Superman, the comic-book hero, stands as an unintended rebuttal to the Nazi Übermensch. On the surface, the character does embody a kind of super-human ideal: he’s a powerful, square-jawed white man who (especially in early depictions) could be seen as the picture of Aryan athleticism. But crucially, Siegel and Shuster’s Superman uses his power in service of the oppressed and the innocent, not to exalt any supposed master race. This reflected the authors’ own ethics as Jews. In contrast to Hitler’s blond Übermensch fantasy, Superman has never been characterized by the traits the Nazis prized – he isn’t a Germanic warrior or an avatar of ethnic supremacy. Quite the opposite: he’s a Kansas farmboy raised with humility, an immigrant from a destroyed homeland who fights for the underdog.
In a sense, Superman took the terminology of the Übermensch back from the Nazis and turned it on its head. The “Man of Steel” championed the very values – justice, selflessness, protecting the vulnerable – that fascism trampled. Rather than Nietzsche’s Übermensch or Hitler’s Übermensch, Superman became a kind of moral Übermensch – not an overlord above mankind, but a mensch (a person of integrity) with superpowers, using them to uphold universal moral law.
It is also richly ironic that two American Jews created Superman during Hitler’s reign, effectively crafting their own Übermensch in defiance of Nazi claims. They gave their hero a Kryptonian birth name, Kal-El, that resonates with Hebrew (interpreted by some as “voice of God” or “all that God is”). They deprived him of the physical markers prized by Nazi eugenicists – Superman is dark-haired, with a look inspired more by swashbuckling film stars than Aryan poster boys. And they instilled in him a conscience that would never tolerate the Nazis’ cruel ethos. In 1940, Jerry Siegel even stated through a Superman story that the Man of Steel was “strictly non-Aryan” – a bold declaration at a time when “Aryan” meant “white supremacist” in Hitler’s vocabulary. It was as if the creators were thumbing their noses at Hitler: their Superman would be everything Hitler’s Übermensch was not.

Full Circle: Superman’s Legacy and a Jewish Superman
Given this background, seeing a Jewish actor don the iconic red cape in James Gunn’s new film feels like a triumphant full circle.

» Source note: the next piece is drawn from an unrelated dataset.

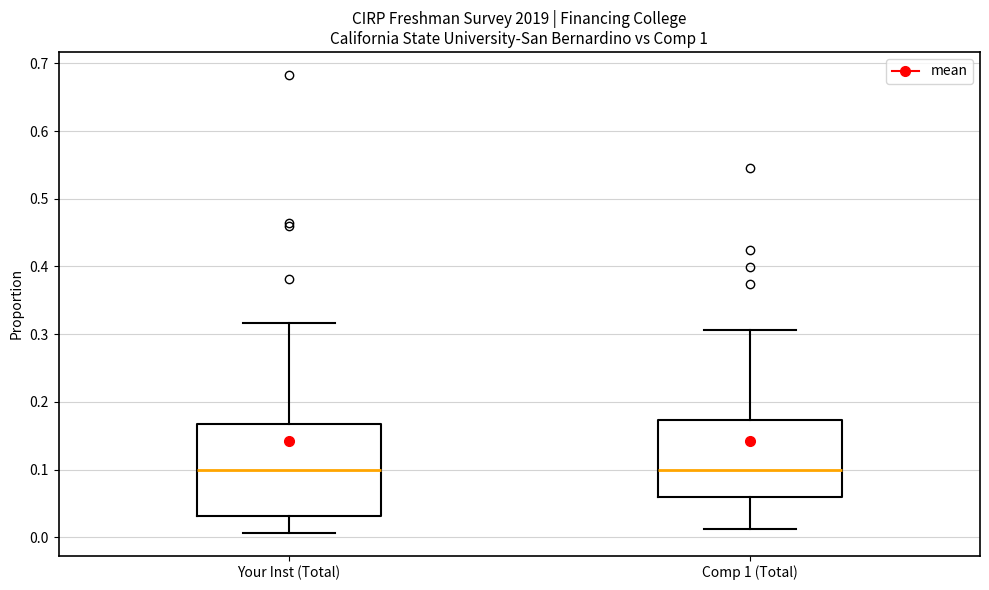

Where does the upper whisker of the box for Comp 1 (Total) end on the y-axis? The values are not printed on the chart, so give them approximately, as read against the axis.

0.31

It reconnects the character to his heritage in a very visible way. For decades, audiences may not have realized that Superman’s mythology was shaped by young Jews grappling with the evils of their time. Now the casting of David Corenswet – a performer proud of his Jewish roots – adds a layer of meaning to the role. It comes at a time when representation matters, and when acknowledging the Jewish contribution to American superhero lore is especially poignant.
Superman has always been a metaphor for the Jewish immigrant experience and the fight against oppression. He’s the ultimate outsider-turned-American-hero, an alien who assimilated and then stood up to bullies. In the 1940s he was literally depicted fighting Nazis and safeguarding the world from tyranny. That legacy lives on in the character’s moral compass. As cultural critic Roy Schwartz observes, “Superman is a Jewish character, he’s a Jewish creation. He is made up of Jewish influences and he is a metaphor for the Jewish experience. So, after 85 years of existence, [he’s] being played by somebody of a Jewish background – in a way it’s coming back full circle.”
Indeed, the first Jewish Superman on screen is not just a casting choice – it’s a salute to the very origins and ideals that birthed the Man of Steel.